Bulgarian Orthodox Church elects Bishop Daniil as new Metropolitan of Vidin
By a vote of 11 to two on February 4, the Bulgarian Orthodox Church’s governing body, the Holy Synod, elected Bishop Daniil as the new Metropolitan of Vidin.
Daniil, who since 2010 has been vicar to the Bulgarian Orthodox Church’s Metropolitan of the United States, Canada and Australia Yosif, will be ex officio a member of the Holy Synod.
The vacancy in Vidin was created by the death of Metropolitan Dometian in September 2017.
Daniil defeated his rival for the post, Bishop Gerasim of Melnik. The two were shortlisted in a diocesan election by clergy and lay people in Vidin on January 28.
The only two members of the Holy Synod to vote for Gerasim were Patriarch Neofit and Western and Central European Metropolitan Antoniy.
On February 3, the Holy Synod voted to declare that the diocesan election that shortlisted the two candidates on January 28 had been conducted in accordance with the Bulgarian Orthodox Church’s canon law. The only member to vote against this decision was Plovdiv Metropolitan Nikolai.

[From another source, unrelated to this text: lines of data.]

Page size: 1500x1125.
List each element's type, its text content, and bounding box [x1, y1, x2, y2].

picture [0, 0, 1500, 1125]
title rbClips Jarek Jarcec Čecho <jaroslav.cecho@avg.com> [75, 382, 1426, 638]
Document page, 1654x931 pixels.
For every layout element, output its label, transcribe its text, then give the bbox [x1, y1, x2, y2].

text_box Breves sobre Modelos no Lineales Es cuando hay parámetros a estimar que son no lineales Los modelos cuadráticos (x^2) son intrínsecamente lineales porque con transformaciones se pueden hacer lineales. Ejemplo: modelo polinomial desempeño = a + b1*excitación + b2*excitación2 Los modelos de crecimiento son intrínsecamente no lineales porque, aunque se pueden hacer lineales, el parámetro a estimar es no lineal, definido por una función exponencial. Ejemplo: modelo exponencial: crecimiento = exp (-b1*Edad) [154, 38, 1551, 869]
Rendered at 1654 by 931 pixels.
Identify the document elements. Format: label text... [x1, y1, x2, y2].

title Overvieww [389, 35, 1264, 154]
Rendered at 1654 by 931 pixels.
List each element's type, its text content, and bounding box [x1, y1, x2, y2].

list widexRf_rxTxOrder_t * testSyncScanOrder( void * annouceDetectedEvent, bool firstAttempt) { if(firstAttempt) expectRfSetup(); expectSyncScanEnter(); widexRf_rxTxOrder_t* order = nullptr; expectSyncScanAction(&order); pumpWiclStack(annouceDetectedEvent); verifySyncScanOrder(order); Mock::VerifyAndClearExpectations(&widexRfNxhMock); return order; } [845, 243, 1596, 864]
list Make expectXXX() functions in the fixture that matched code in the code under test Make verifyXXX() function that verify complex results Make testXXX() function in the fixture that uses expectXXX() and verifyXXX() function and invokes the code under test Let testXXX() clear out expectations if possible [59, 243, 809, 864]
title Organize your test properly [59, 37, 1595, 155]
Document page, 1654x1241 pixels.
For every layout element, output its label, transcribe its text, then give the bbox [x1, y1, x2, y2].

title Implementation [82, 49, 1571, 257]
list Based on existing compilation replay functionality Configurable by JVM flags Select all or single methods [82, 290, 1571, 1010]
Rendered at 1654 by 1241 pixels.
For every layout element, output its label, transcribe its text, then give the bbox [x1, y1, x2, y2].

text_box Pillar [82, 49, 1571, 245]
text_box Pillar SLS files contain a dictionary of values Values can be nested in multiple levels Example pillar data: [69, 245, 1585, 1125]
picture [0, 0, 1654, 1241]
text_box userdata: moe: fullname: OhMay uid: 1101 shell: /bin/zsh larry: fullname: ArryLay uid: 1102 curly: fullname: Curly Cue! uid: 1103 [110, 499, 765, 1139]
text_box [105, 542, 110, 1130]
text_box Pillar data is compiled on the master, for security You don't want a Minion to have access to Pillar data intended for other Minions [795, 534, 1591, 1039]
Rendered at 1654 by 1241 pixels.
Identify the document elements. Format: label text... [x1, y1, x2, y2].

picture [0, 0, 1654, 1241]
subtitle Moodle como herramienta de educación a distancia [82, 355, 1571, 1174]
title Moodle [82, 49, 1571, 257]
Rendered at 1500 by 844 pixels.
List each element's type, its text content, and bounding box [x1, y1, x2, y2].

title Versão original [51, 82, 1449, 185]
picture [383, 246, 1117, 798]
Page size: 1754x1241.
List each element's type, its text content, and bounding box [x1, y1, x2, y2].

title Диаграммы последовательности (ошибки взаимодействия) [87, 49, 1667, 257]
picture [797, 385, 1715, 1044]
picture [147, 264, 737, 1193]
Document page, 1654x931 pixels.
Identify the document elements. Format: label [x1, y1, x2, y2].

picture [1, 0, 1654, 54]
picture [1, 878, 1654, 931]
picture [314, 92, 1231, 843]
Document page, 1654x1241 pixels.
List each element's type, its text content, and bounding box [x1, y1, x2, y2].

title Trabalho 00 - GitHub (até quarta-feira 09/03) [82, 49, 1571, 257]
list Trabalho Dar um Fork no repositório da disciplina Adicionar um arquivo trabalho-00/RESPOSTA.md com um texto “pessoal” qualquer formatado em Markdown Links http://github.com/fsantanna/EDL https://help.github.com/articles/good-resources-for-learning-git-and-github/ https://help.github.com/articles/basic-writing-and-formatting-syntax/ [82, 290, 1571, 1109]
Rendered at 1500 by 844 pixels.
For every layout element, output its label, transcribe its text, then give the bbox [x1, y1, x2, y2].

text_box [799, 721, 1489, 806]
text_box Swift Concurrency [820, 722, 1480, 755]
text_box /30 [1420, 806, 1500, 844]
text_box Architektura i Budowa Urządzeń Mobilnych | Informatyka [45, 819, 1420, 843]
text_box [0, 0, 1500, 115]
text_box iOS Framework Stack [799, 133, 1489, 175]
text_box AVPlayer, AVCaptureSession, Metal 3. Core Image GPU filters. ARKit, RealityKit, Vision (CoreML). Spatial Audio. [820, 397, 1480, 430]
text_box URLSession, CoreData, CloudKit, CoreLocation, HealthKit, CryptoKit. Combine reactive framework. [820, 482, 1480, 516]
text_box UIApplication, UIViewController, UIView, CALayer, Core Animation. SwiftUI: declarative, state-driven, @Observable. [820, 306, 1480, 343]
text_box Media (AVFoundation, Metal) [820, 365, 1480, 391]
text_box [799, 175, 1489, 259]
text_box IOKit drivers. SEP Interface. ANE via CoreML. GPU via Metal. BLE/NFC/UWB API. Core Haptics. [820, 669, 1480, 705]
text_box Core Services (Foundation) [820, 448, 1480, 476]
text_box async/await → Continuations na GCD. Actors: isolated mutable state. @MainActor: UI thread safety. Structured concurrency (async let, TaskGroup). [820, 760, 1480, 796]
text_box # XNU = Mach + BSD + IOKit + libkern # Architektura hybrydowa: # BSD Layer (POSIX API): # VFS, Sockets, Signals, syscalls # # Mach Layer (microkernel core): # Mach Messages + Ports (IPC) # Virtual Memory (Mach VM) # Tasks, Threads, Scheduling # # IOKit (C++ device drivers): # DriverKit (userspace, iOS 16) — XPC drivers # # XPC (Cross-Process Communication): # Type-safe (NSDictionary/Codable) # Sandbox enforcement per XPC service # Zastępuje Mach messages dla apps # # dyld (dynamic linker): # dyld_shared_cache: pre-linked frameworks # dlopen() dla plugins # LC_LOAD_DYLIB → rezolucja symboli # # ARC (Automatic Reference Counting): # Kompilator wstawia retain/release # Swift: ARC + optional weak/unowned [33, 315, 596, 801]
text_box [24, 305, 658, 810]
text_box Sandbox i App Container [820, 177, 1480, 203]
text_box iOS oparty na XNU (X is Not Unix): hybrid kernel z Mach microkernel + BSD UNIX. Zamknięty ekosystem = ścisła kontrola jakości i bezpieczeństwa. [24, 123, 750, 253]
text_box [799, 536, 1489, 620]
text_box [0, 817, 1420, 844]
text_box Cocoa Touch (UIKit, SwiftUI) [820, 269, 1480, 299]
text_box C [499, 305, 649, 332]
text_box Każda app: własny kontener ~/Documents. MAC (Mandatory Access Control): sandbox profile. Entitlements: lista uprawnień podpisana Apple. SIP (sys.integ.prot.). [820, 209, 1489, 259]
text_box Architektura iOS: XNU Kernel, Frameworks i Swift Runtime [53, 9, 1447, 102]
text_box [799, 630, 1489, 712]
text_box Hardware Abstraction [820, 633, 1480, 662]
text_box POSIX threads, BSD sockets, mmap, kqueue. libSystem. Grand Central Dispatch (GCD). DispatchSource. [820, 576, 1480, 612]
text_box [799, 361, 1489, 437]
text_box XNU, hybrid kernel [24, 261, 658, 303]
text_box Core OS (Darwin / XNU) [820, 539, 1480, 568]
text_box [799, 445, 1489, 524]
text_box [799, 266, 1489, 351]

Daniil was born on March 2 1972 in Smolyan, where he attended school before going on to enrol for a degree in English at Sofia University in 1996. In 1997, he switched to the theological faculty at Sofia University.
He became a monk in 1999. Daniil graduated from Sofia University’s theology faculty in 2002. In 2004, he was sent to Rozhen Monastery and in 2006 was appointed as an Archimandrite.
Daniil was consecrated as a bishop in 2008 and was appointed vicar of the Metropolitan of Nevrokop, the diocese headquartered in the southern Bulgarian town of Gotse Delchev. Two years later, in June, he was appointed vicar of the Metropolitan of the United States, Canada and Australia.
As a result of deaths and resignations, there have been a number of new elections of Metropolitans of the Bulgarian Orthodox Church in recent years.
These include the Metropolitan of Western and Central Europe in October 2013, of Varna in December 2013, of Nevrokop in January 2014, of Rousse in 2014, of Stara Zagora in December 2016 and of Vratsa in March 2017.
The Bulgarian Orthodox Church is the majority religious denomination in Bulgaria, with about 86 per cent of Bulgarians declaring themselves to be Orthodox Christians.